(Source records)
##########
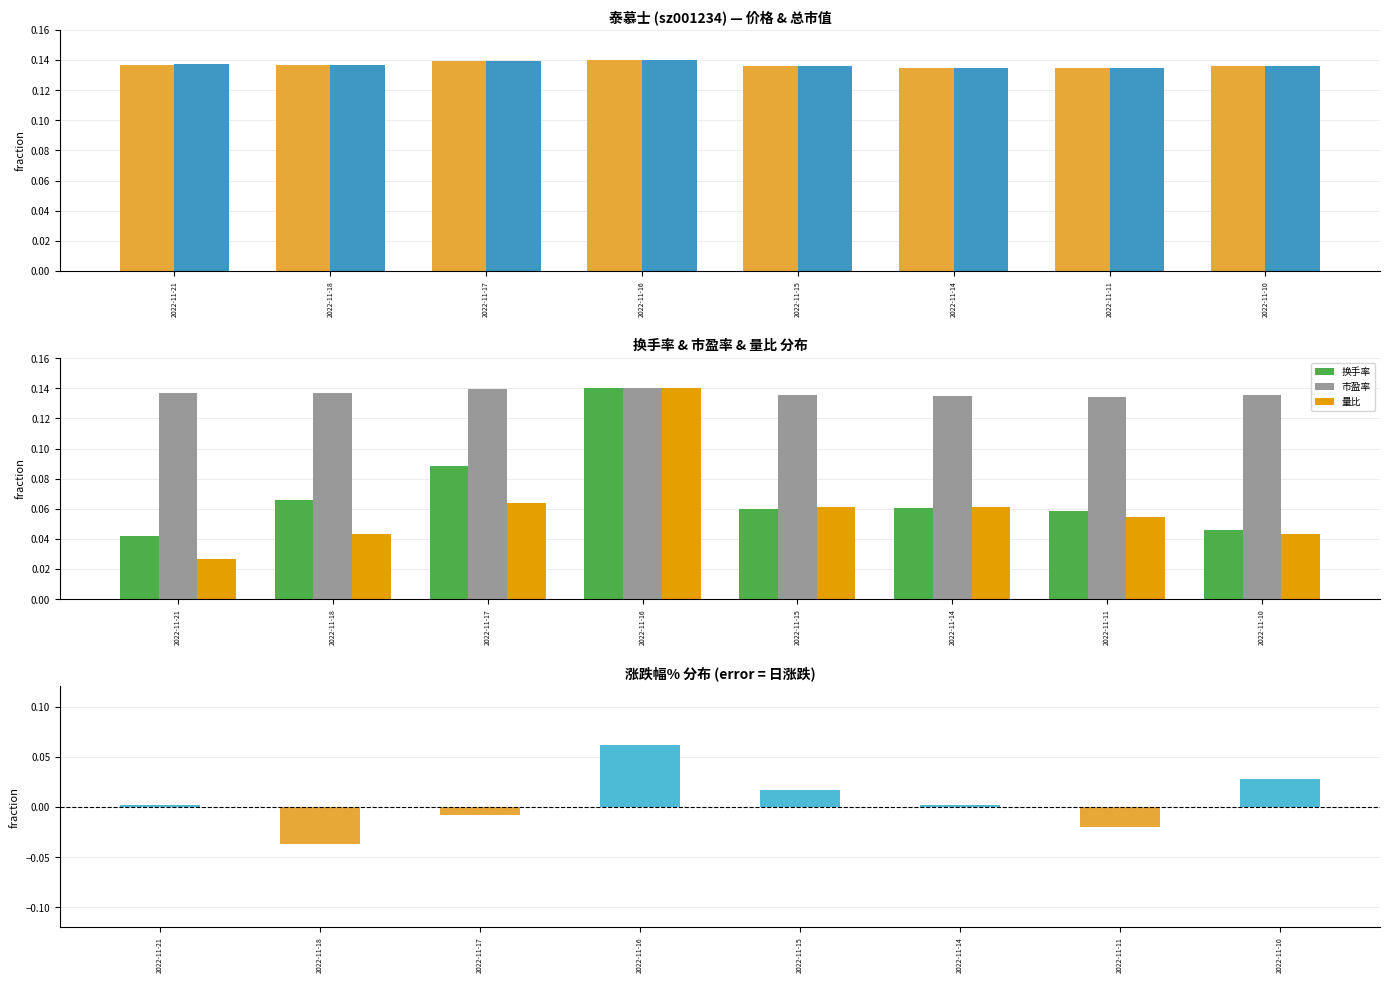

Which series has the largest range (max minus min)?

量比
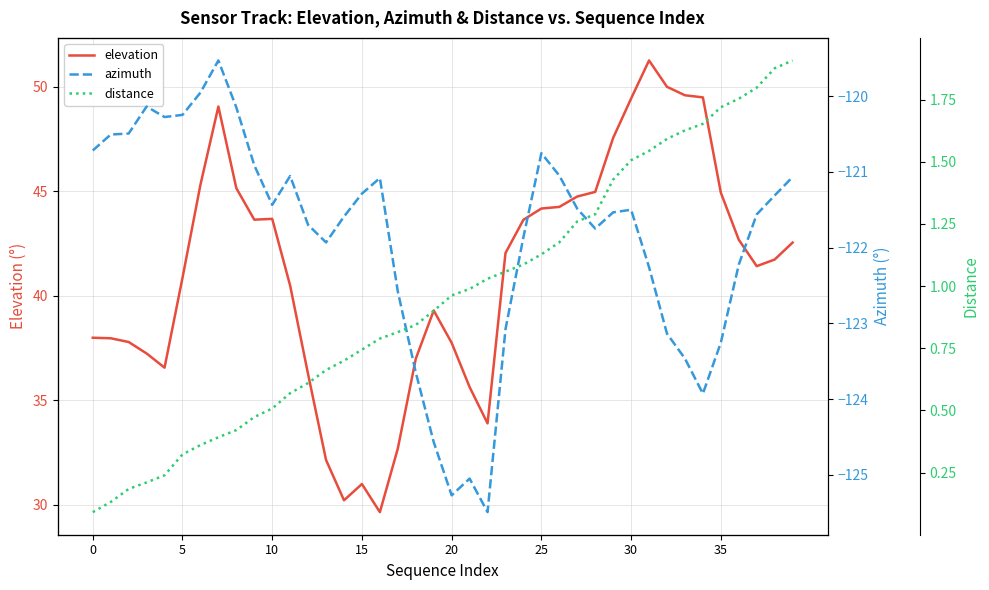

At 9, list the series in order from largest to smallest.

elevation, distance, azimuth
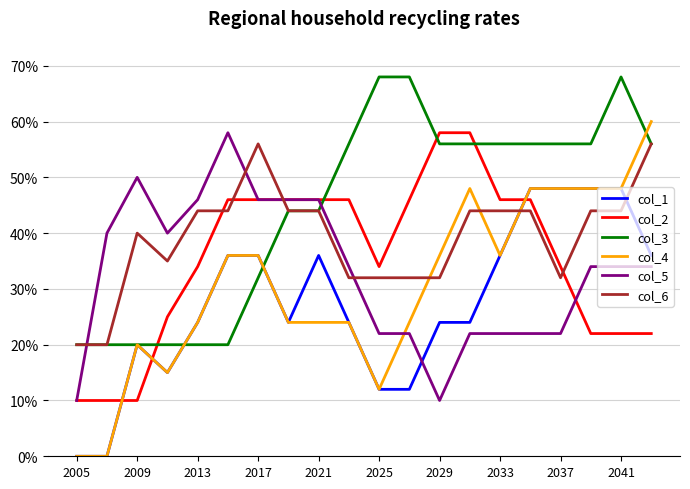

What is the highest value of the col_2 series?

58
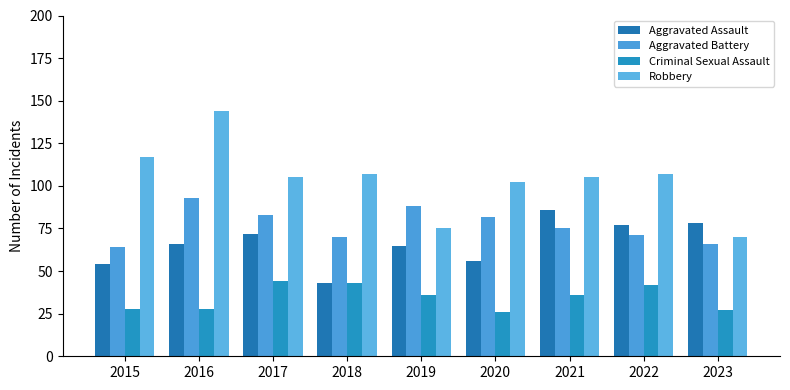

What is the value of the Criminal Sexual Assault bar at the 7th from the left?

36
##########
__Problem to solve__.
Copy out every line of the items above exactly, leaving out the pictures.

__Response area__.
Which series has the largest range (max minus min)?

量比

At 9, list the series in order from largest to smallest.

elevation, distance, azimuth

What is the highest value of the col_2 series?

58

What is the value of the Criminal Sexual Assault bar at the 7th from the left?

36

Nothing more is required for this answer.